Pero no era solo carnalidad. En mi cabeza giraban versos bíblicos retorcidos. ¿Es esto la lujuria desordenada? ¿O es amor disfrazado de fuego? Le confesé mis dudas mientras él me bajaba las panties, exponiendo mi sexo depilado, húmedo y palpitante. –No pienses, mija. Solo siente –me dijo, y hundió la cara entre mis piernas.
Acto dos, la escalada al infierno delicioso: su lengua mágica lamió mi clítoris hinchado, círculos lentos que me hicieron retorcer. El sonido de su chupeteo obsceno, mezclado con mis quejidos, llenaba la habitación. Olía a mi propia excitación, almizcle dulce y salado. Metió dos dedos gruesos dentro de mí, curvándolos para tocar ese punto que me hace ver estrellas. –¡Más, pendejo, no pares! –grité, jalándole el pelo. Él aceleró, mamándome el botón mientras sus dedos me follaban sin piedad. El orgasmo me golpeó como ola en Acapulco, temblores en todo el cuerpo, jugos chorreando por sus manos.
Recuperé el aliento, jadeando, y lo volteé boca arriba. Era mi turno de dominar. Le bajé los jeans, liberando su verga dura, venosa, palpitante como un corazón salvaje. ¡Madre santa, qué pieza! Gruesa, con la cabeza morada de necesidad. La tomé en la mano, sintiendo el calor y la dureza aterciopelada, y la lamí desde la base hasta la punta, saboreando el precum salado. Él gimió fuerte, caderas alzándose para follarme la boca. La chupé profundo, garganta relajada, saliva resbalando, hasta que suplicó:
"Para, Ana, o me vengo ya. Quiero estar dentro de ti."
Me monté encima, guiando su polla a mi entrada resbaladiza. Bajé despacio, centímetro a centímetro, sintiendo cómo me estiraba, me llenaba hasta el fondo. ¡Qué delicia, esa fricción perfecta, su grosor rozando mis paredes internas! Empecé a cabalgar, tetas rebotando, sudor perlando nuestros cuerpos. Él me agarraba las nalgas, amasándolas, dándome nalgadas suaves que resonaban como aplausos pecadores.
La tensión crecía, mis paredes contrayéndose alrededor de él. Cambiamos posiciones: él encima, misionero intenso, embistiéndome profundo mientras nos mirábamos a los ojos. Sus bolas chocando contra mi culo, el slap-slap húmedo, su olor a macho sudado invadiendo mis sentidos. –¡Córrete conmigo, Marco! –le rogué, clavándole las uñas. Él aceleró, gruñendo como bestia, y explotamos juntos. Su semen caliente inundándome, mi coño ordeñándolo en espasmos interminables. Grité su nombre, el mundo disolviéndose en blanco puro.

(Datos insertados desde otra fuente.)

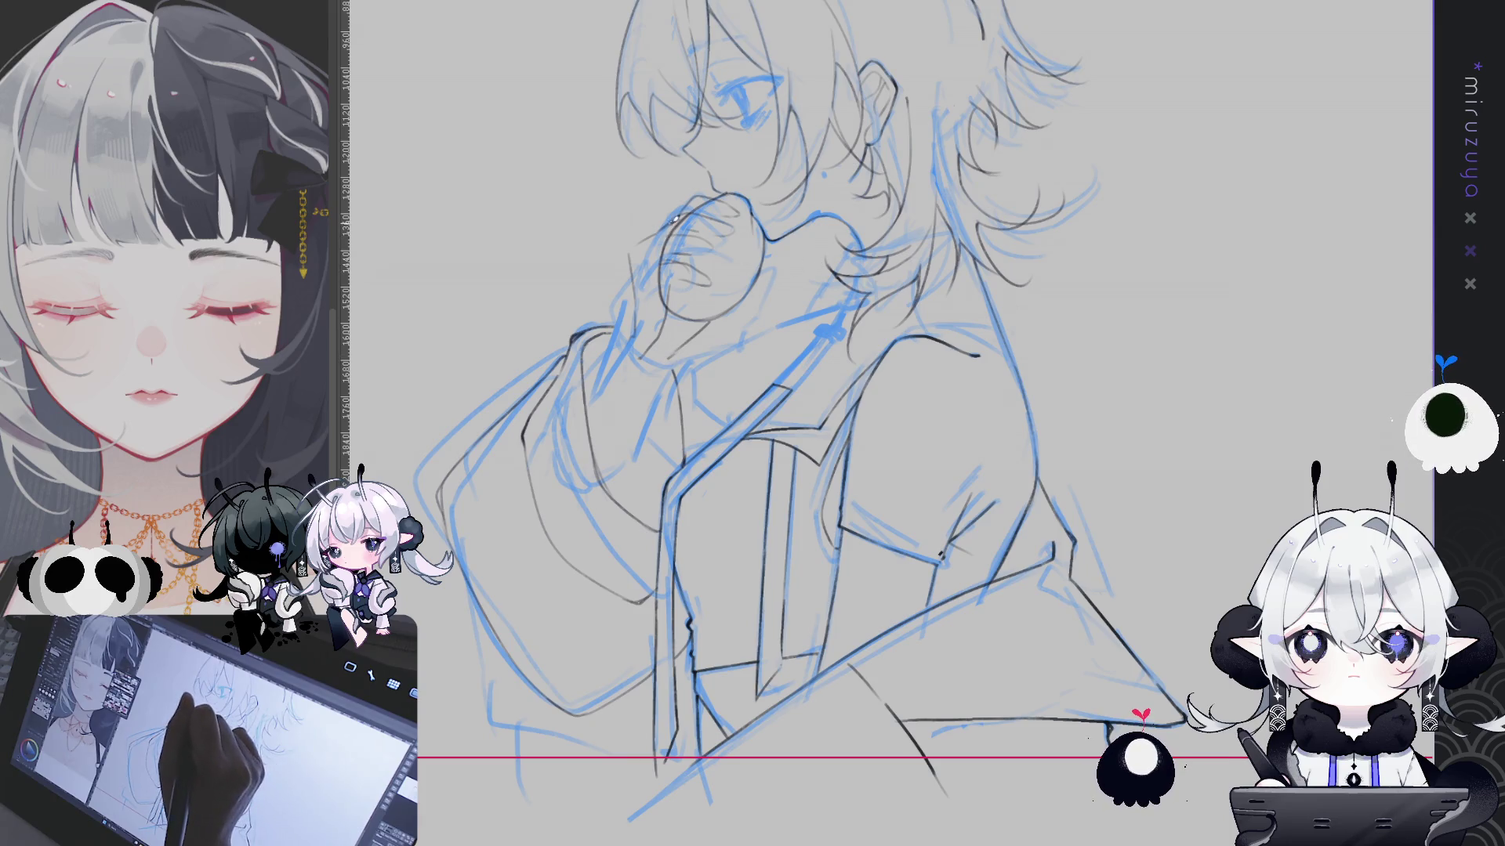
left_click_drag(638, 261, 636, 322)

Acto tres, el paraíso postrero: nos quedamos tirados, enredados en sábanas empapadas, el aire pesado con olor a sexo y paz. Su cabeza en mi pecho, escuchando mi corazón calmarse. ¿Eran estas las pasiones desordenadas segun la biblia? Si lo son, que Dios me perdone, pero no me arrepiento. Marco levantó la vista, sonriendo perezoso. –Neta, Ana, eso fue bíblico. Como el Jardín del Edén, pero con condón –rió.
Nos duchamos juntos después, agua caliente cayendo sobre pieles sensibles, jabón resbalando entre curvas y músculos. Sus manos me lavaron con ternura, besos suaves bajo el chorro. Salimos envueltos en toallas, pidiendo unos tacos por app, riéndonos de lo culero que es resistir la tentación en esta ciudad de demonios disfrazados de ángeles.
Ahora, mirando las luces de Polanco desde la cama, con él dormido a mi lado, pienso que las pasiones no son tan desordenadas si te llevan a sentirte viva. La Biblia puede esperar hasta el domingo. Por esta noche, soy mía, suya, nuestra. Y qué chingón se siente.